Identifying Neuroimaging Patterns in Mitochondrial Leukoencephalopathies
Sonal Sharma1, James Peterson2, Cesar Augusto Alves3, Amy goldstein2
1Division of Neurology, 2Mitochondrial Medicine Frontier Program, Division of Genetics, 3Radiology, Children's Hospital of Philadelphia
Objective:
To identify patterns of white matter involvement in mitochondrial disease.
Background:
Mitochondrial disease has been estimated to affect 1 in 4300 individuals. Primary mitochondrial diseases (PMD) are caused by pathogenic variants in >300 genes. PMD can present at any age with an average of 16 multi-systemic symptoms per patient and often involves the neurological system due to its high metabolic demand. There is limited knowledge regarding mitochondrial leukoencephalopathies. In this study, we reviewed patterns of white matter involvement on MRI in patients with genetically confirmed PMD. 
Design/Methods:
Retrospective chart review of 186 patients with genetically confirmed PMD was conducted. MRI studies available for 153 patients were analyzed to identify presence of white matter involvement. Neuroimaging patterns were delineated based on location, type of involvement (leukodystrophy vs hypomyelination), T1 and T2 appearance, cystic changes, volume loss, atrophy, restricted diffusion, contrast enhancement and associated brain structure involvement. Information was collected regarding CSF protein level, plasma lactate level, and lactate peak on magnetic resonance spectroscopy.  
Results:
White matter involvement was observed in 61 out of 153 patients with MRI studies available to review.
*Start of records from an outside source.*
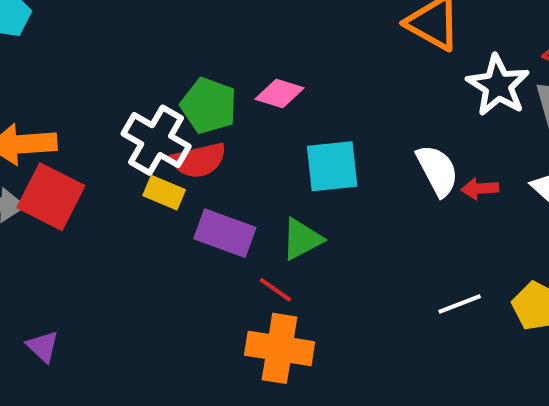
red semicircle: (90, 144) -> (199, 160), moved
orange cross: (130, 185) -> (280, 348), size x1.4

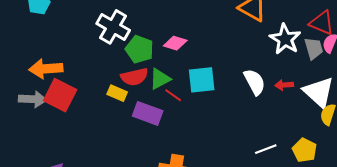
white cross: (156, 140) -> (113, 27), moved
red arrow: (480, 189) -> (284, 85), moved
green triangle: (302, 239) -> (160, 79), moved
red line: (275, 290) -> (173, 95), moved

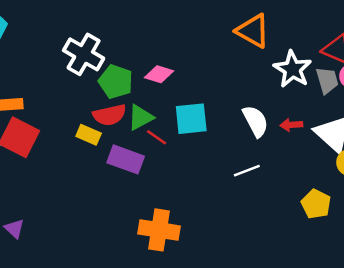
white line: (266, 149) -> (247, 171), moved

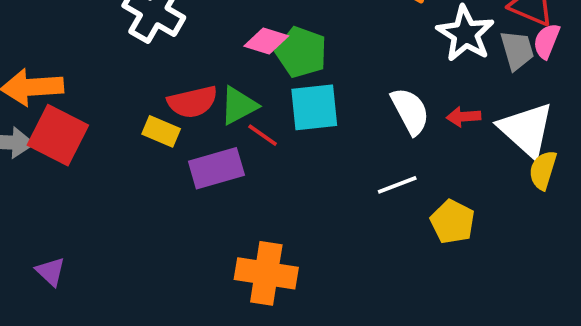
green pentagon: (116, 82) -> (301, 52), moved
purple rectangle: (126, 159) -> (216, 168), turned -36
yellow pentagon: (316, 204) -> (453, 222), moved

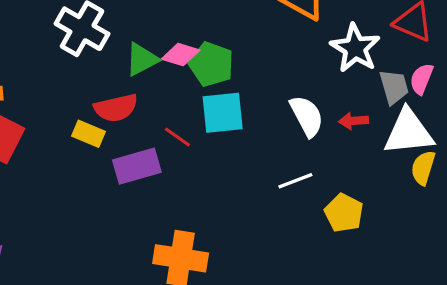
pink semicircle: (547, 41) -> (421, 79), moved
gray trapezoid: (517, 50) -> (394, 87), moved
green triangle: (239, 106) -> (142, 59), moved
white triangle: (526, 130) -> (409, 132), turned -48

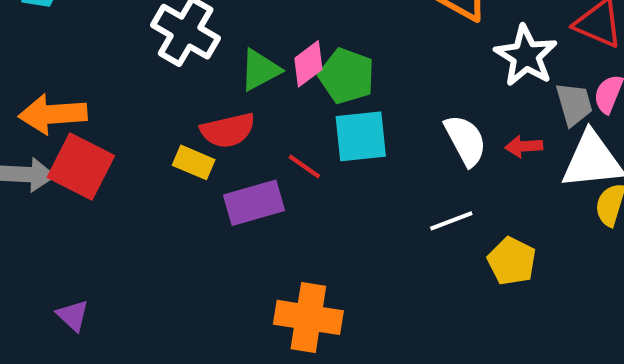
pink diamond: (181, 55) -> (308, 64), turned -54

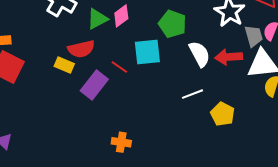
green pentagon: (347, 76) -> (172, 24), moved
red arrow: (524, 146) -> (229, 57), size x1.5
purple rectangle: (254, 203) -> (94, 85), turned -36
orange cross: (308, 317) -> (121, 142), size x0.6

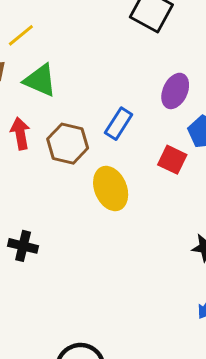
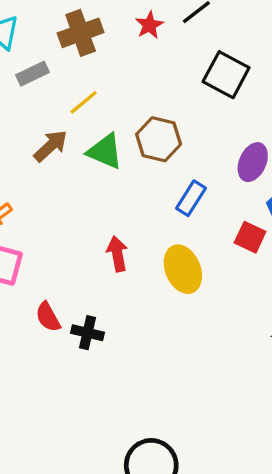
red arrow: (20, 133) -> (117, 254), moved
brown hexagon: (68, 144) -> (159, 139), moved

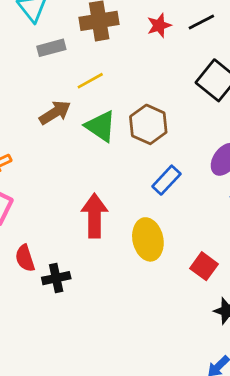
red square: (250, 237) -> (204, 266), moved
red arrow: (117, 254) -> (94, 216), size x1.4
black cross: (88, 333) -> (56, 278), turned -36

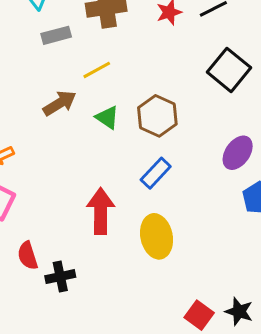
green triangle: (101, 126) -> (107, 118), size x0.7
blue rectangle: (166, 180) -> (156, 173), moved
red square: (204, 266) -> (199, 315), moved

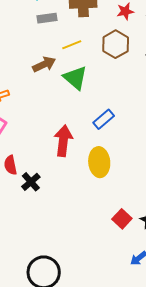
brown hexagon: (157, 116) -> (116, 44), moved
green triangle: (107, 118) -> (75, 78), size x1.5
black cross: (60, 277) -> (31, 182), turned -36

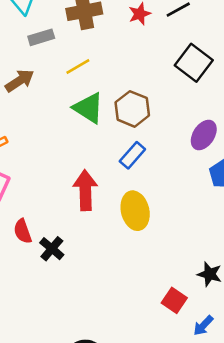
brown hexagon: (116, 44) -> (132, 109), moved
brown arrow: (44, 64) -> (20, 81), moved
red square: (122, 219) -> (174, 300), moved

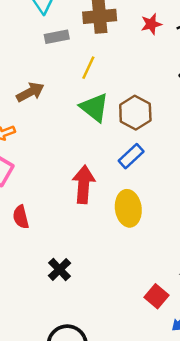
yellow line: (78, 66) -> (88, 68), turned -40
brown arrow: (20, 81) -> (30, 92), moved
black cross: (52, 249) -> (60, 269), moved

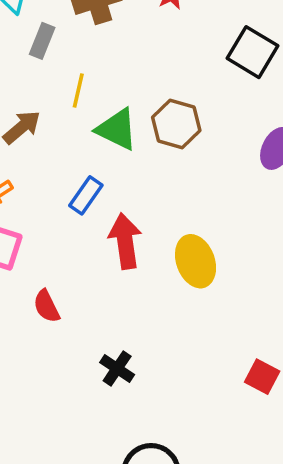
gray rectangle: (57, 37) -> (42, 41), turned -45
yellow line: (88, 68) -> (78, 90), moved
blue rectangle: (131, 156) -> (86, 195), moved

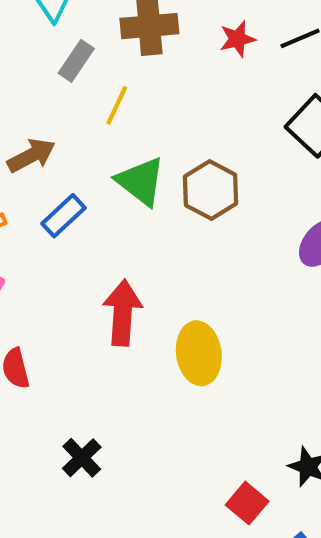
yellow line: (78, 90) -> (117, 105), moved
blue rectangle: (86, 195) -> (64, 216), moved

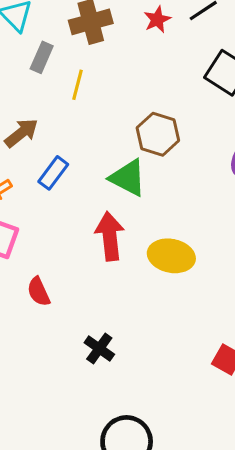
green triangle: (141, 181) -> (128, 178), moved
yellow ellipse: (199, 353) -> (171, 256), turned -60

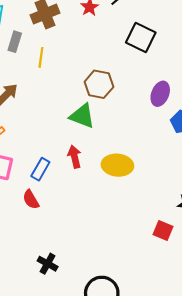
blue rectangle: (53, 173) -> (40, 169), moved
red arrow: (110, 236) -> (74, 157), size x0.7
black cross: (99, 348) -> (48, 264), moved

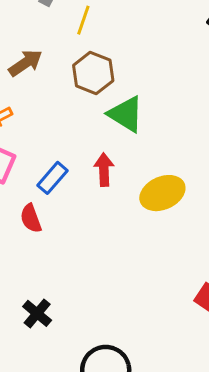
brown hexagon: (99, 84) -> (93, 73), moved
yellow ellipse: (117, 165) -> (162, 193), turned -40

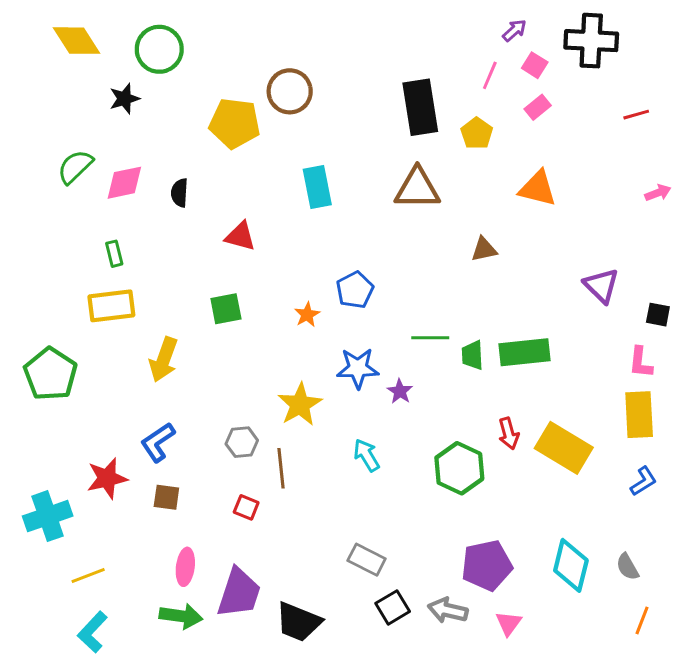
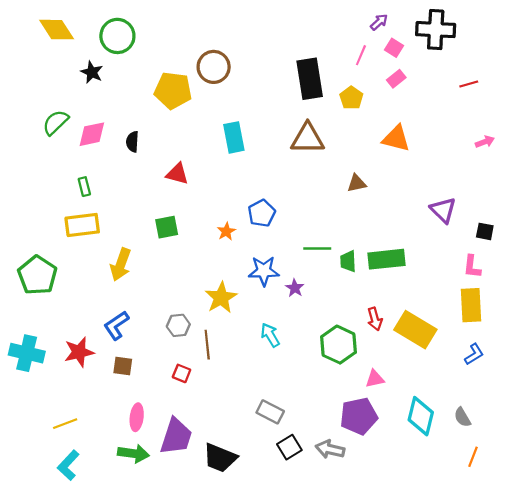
black star: (124, 99) -> (92, 72), turned -30
cyan cross: (48, 516) -> (27, 353), moved, turned 32
pink triangle: (509, 623) -> (375, 379), moved, turned 42

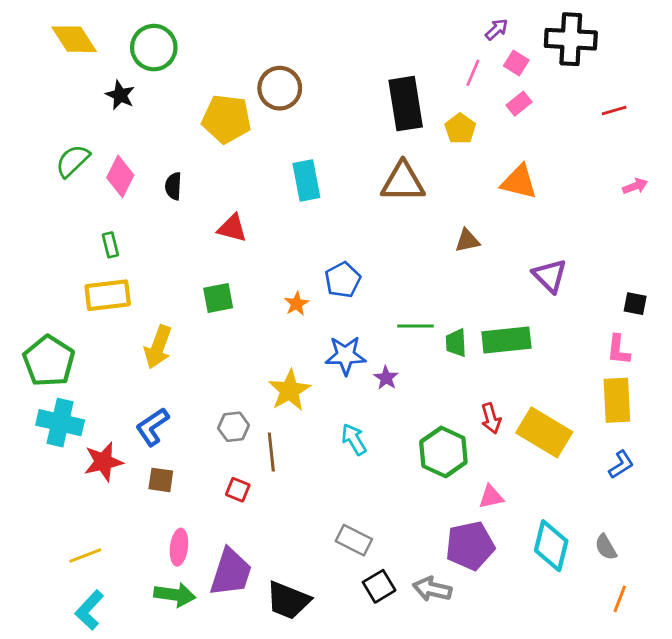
pink diamond: (92, 134) -> (120, 176), turned -52
purple triangle: (443, 210) -> (550, 276), moved
cyan cross: (27, 353) -> (60, 423), moved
Genetic diagnosis of these patients included genes involved in mtDNA translation (C12ORF65, MRPS34, RMND1), mtDNA depletion (FBXL4), oxidative phosphorylation (AIFM1, EARS2, CARS2, FARS2, VARS2), complex I function (NDUFS1, NUBPL), complex II function (SDHB), complex IV function (SURF1), single large scale mtDNA deletion, mtDNA transcription (MT-TL1), pyruvate dehydrogenase complex (PDH, ECHS1, PDHA1) and thiamine transport (SLC19A3). Leukodystrophy pattern was seen in 14 while hypomyelination was observed in 16 patients. Location was periventricular in 23, diffuse in 15 and involving corpus callosum in 25 patients. Restricted diffusion was observed in 18, cystic changes in 10, volume loss in 14 and associated cerebral/cerebellar atrophy in 11 patients. 
Conclusions:
Leukoencephalopathy with specific imaging patterns in neurologically complex patients with multisystemic presentations should warrant detailed evaluation for mitochondrial disease.